THE RECORDS Start Marker

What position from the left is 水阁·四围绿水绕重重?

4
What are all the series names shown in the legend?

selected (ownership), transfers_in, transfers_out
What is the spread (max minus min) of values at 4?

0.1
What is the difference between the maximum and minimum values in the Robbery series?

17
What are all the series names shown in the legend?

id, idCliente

THE RECORDS End Marker
THE RECORDS Start Marker

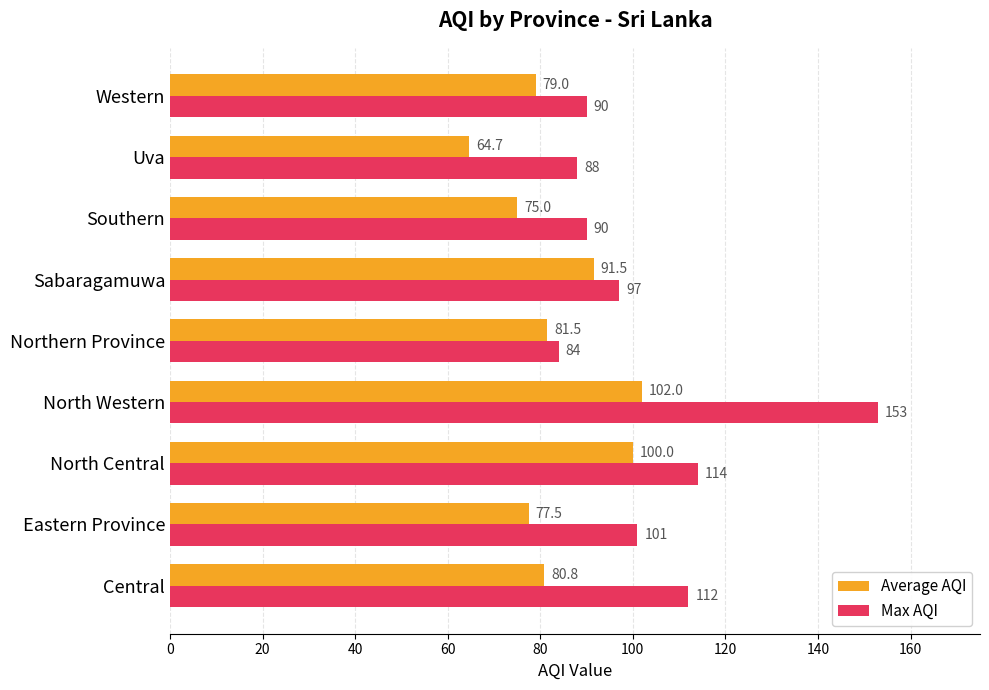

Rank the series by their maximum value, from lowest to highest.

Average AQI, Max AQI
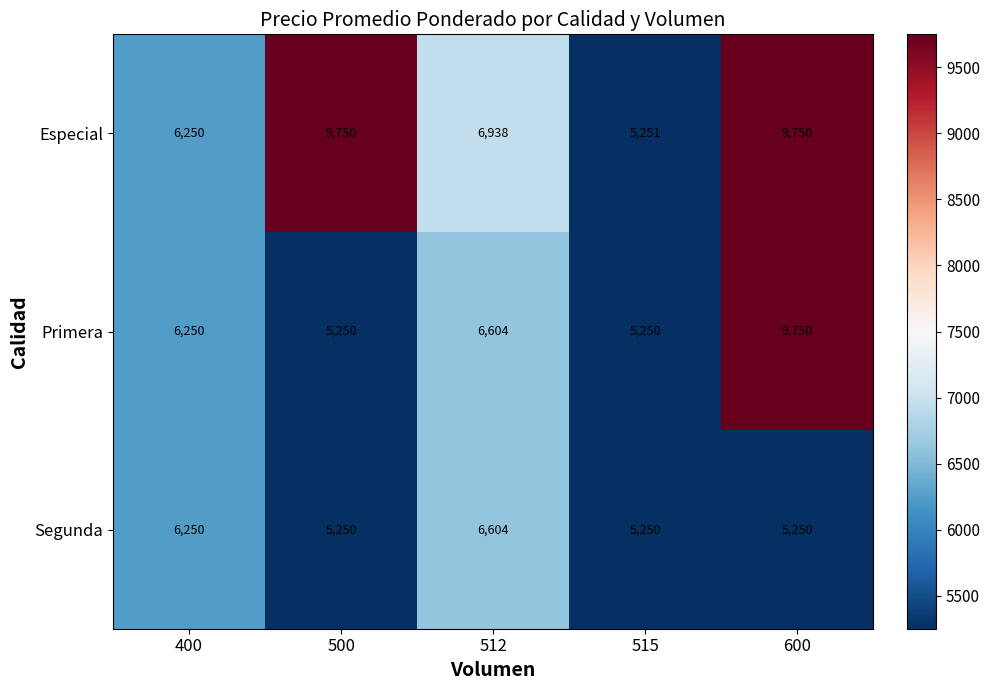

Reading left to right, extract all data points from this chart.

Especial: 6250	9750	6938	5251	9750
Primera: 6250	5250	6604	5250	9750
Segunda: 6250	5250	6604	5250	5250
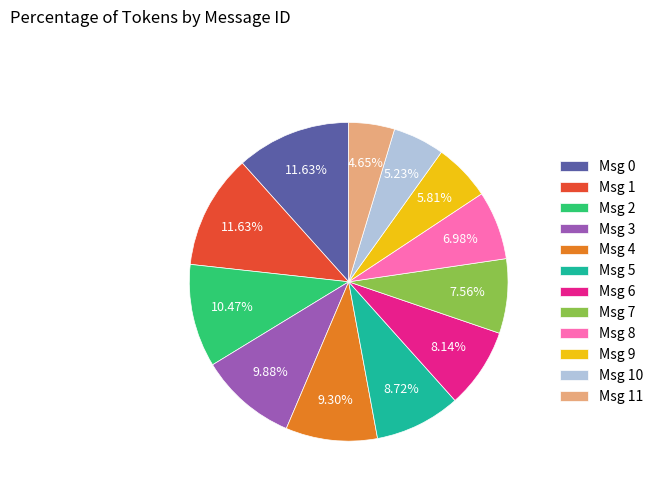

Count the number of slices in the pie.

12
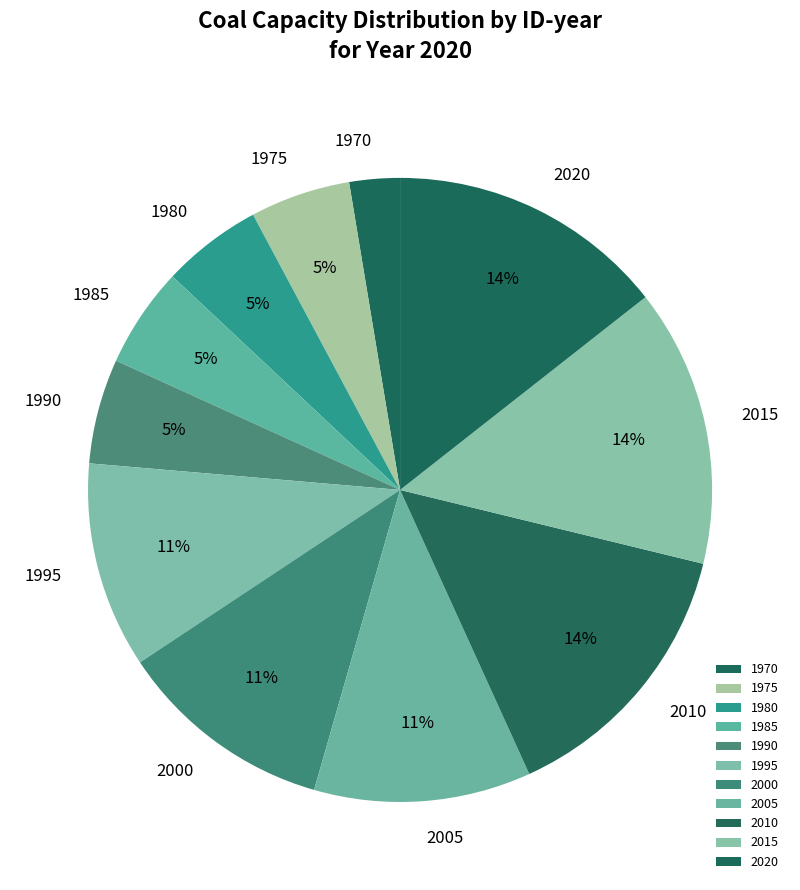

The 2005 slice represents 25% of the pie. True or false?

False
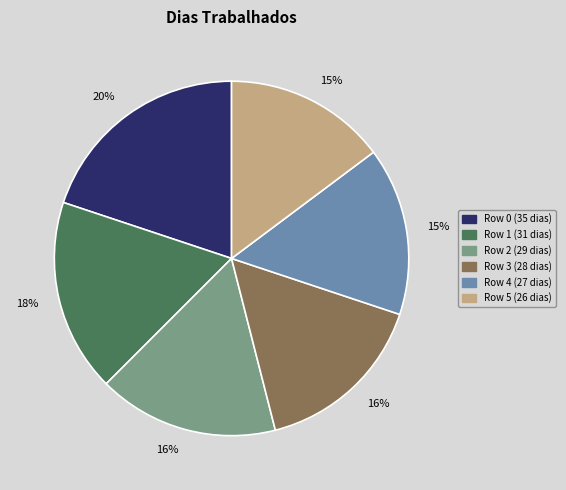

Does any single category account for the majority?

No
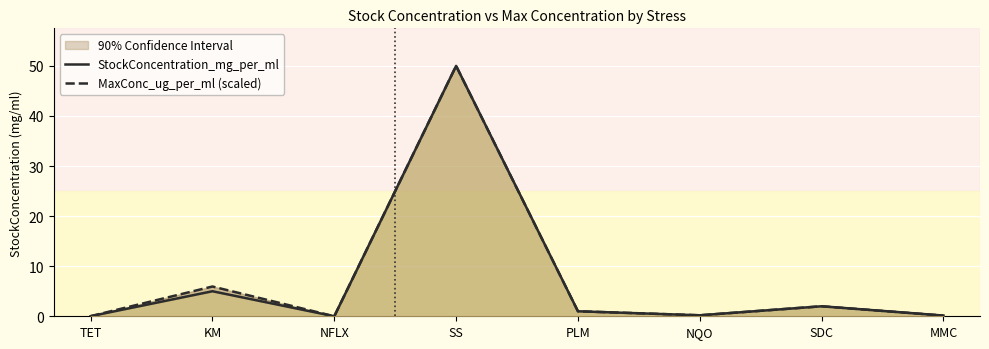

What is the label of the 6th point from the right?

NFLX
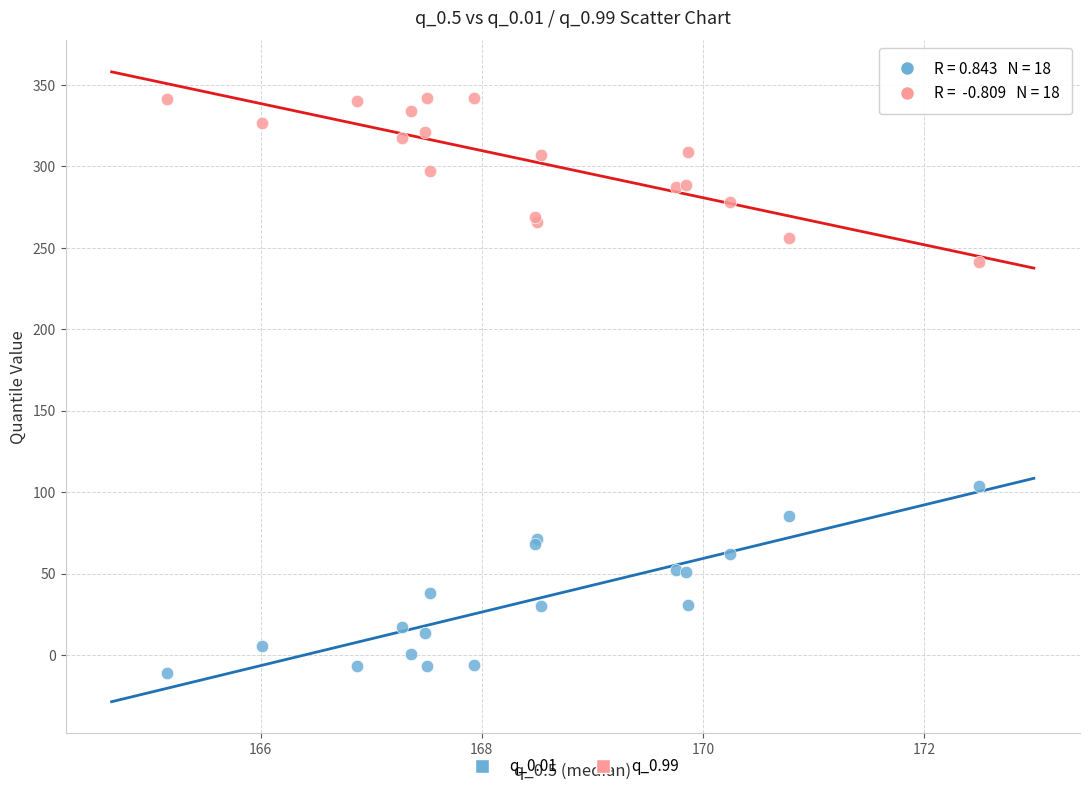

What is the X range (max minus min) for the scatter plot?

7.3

THE RECORDS End Marker

▸ **EXERCISE INSTRUCTIONS**: State how many lines in the items above contain the string "series", matching case exactly. Reply with the number alone.

▸ **THE ANSWER**: 4